Oberbürgermeister verfolgte die Übung

Während Amtmann Horst Kischke den Einsatz der Polizei leitet, Zu- und Abfahrtswege sperren und Kreuzungen mit Streifenbeamten besetzen läßt, gehen die Kollegen der Kripo an die Arbeit. Sie fahnden nach der Ursache der Katastrophe, stellen die Personalien der Toten fest oder suchen nach "frischen" Spuren. Beim "Toten Nummer 3" notiert der Sachbearbeiter: "Amulett mit dem heiligen Christopherus, Ehering am kleinen Finger, keine Initialen." Als ein Soldat um Hilfe schreit, meint der Beamte: "Tut mir leid, wir kümmern uns nur um Tote..."

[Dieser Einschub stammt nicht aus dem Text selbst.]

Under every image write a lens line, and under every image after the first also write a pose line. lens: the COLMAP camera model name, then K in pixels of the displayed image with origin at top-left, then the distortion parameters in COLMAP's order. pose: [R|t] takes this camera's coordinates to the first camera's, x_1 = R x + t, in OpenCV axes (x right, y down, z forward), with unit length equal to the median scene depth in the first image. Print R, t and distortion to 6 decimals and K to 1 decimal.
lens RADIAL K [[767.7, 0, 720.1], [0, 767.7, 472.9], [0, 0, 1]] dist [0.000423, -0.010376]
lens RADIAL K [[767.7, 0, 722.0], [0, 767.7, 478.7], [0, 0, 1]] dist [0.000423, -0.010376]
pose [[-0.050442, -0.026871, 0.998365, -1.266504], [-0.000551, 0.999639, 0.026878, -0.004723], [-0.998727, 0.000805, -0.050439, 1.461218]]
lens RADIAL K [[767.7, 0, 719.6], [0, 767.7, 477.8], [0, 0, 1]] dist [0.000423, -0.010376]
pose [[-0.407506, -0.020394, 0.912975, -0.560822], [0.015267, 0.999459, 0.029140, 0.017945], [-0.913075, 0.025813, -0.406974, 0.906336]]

Das dramatische Geschehen an der Breslauer Straße, das zu Telephonanrufen vieler Einwohner bei Behörden und Zeitungen geführt hat, wurde von fachkundiger Prominenz aufmerksam verfolgt. Oberbürgermeister Dr. Urschlechter stellte zufrieden fest: "Die Zeitspanne zwischen Alarm und Abtransport der Verletzen war sehr knapp. Das Zusammenwirken zwischen deutschen und amerikanischen Stellen hat ausgezeichnet funktioniert." Kriminaldirektor Dr. Horst Herold: "Es wurde wieder einmal klar, wie umfassend die technischen und personellen Hilfsmittel der Stadt für den Ernstfall sind." Douglas Lindsey, Kommandeur des US-Standort-Lazaretts: "Ich habe einen Sprengstoffunfall in Texas, zwei Wirbelstürme, ein Erdbeben und ein Munitionsunglück in Korea erlebt. Das hier war echt."

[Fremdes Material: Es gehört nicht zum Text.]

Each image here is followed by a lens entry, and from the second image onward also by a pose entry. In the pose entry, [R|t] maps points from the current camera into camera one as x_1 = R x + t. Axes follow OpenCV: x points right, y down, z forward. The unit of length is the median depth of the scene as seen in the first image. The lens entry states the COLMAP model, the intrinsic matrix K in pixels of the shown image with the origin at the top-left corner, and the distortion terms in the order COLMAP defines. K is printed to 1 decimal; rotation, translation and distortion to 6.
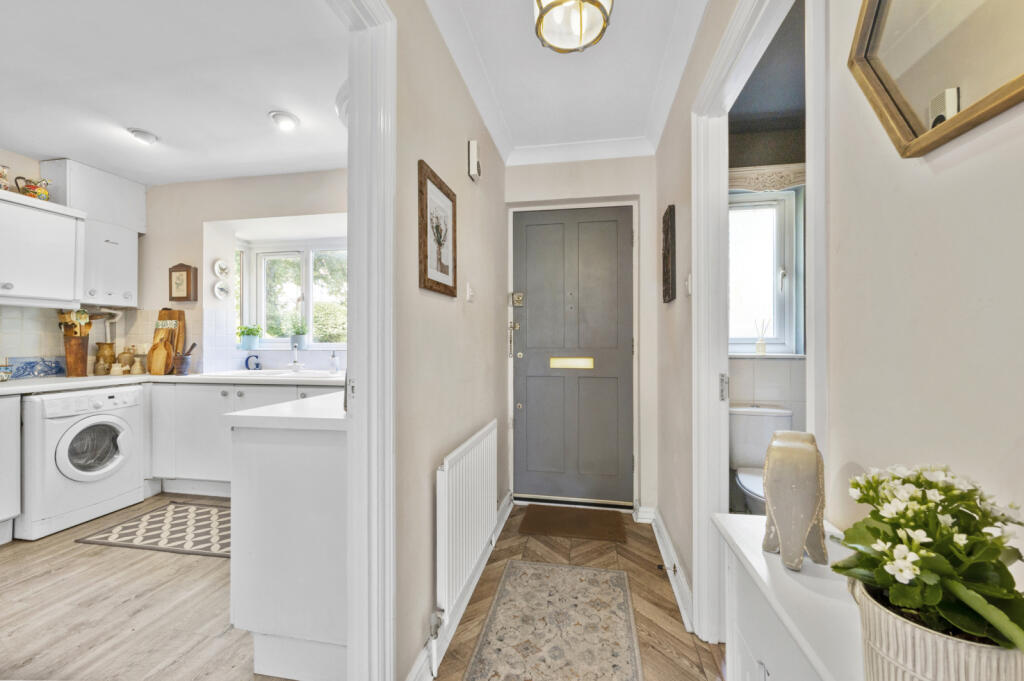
lens RADIAL K [[407.3, 0, 509.1], [0, 407.3, 341.8], [0, 0, 1]] dist [-0.001411, 0.000339]
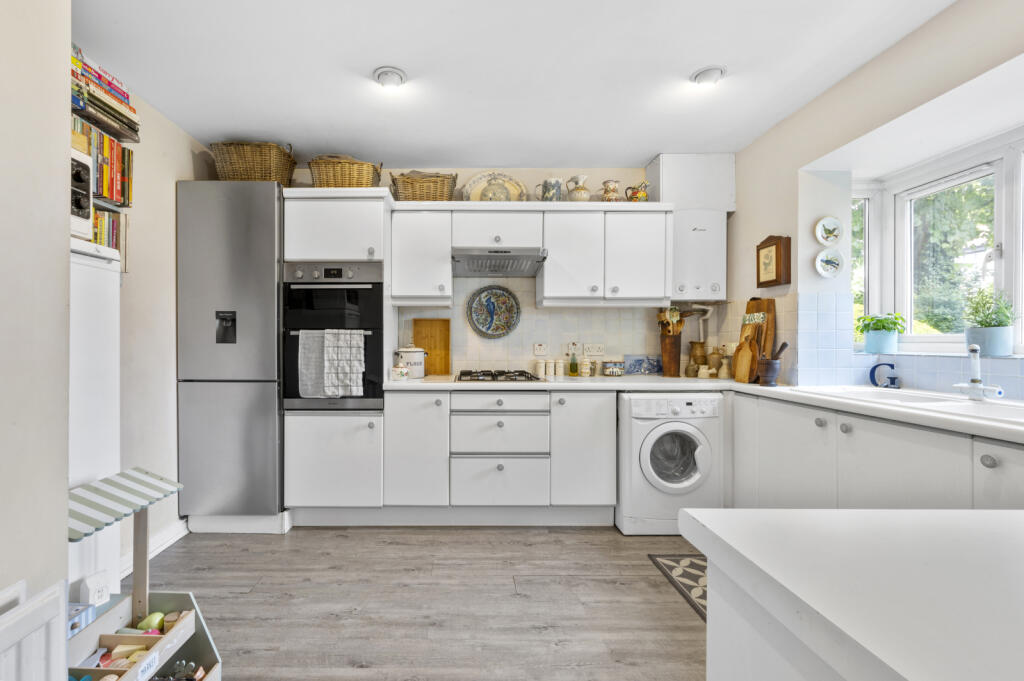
lens RADIAL K [[436.4, 0, 466.9], [0, 436.4, 342.0], [0, 0, 1]] dist [0.000647, 0.000342]
pose [[0.196006, 0.004395, -0.980593, -0.133434], [0.000358, 0.999990, 0.004554, -0.001636], [0.980603, -0.001244, 0.196002, 0.309167]]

In den Krankenhäusern wurden selbst die Vorbereitungen für Operationen und Blutübertragungen getroffen, um Zeitaufwand und Medikamentenbedarf für die Rettung so vieler Verletzter testen zu können.

"Es ist alles reibungslos verlaufen", resümiert Einsatzleiter Albert Bleistein den Verlauf der Übung. "Nur einige Schönheitsfehler sind passiert." In den nächsten Tagen werden im Amt für Zivilschutz die genauen Ergebnisse ausgewertet.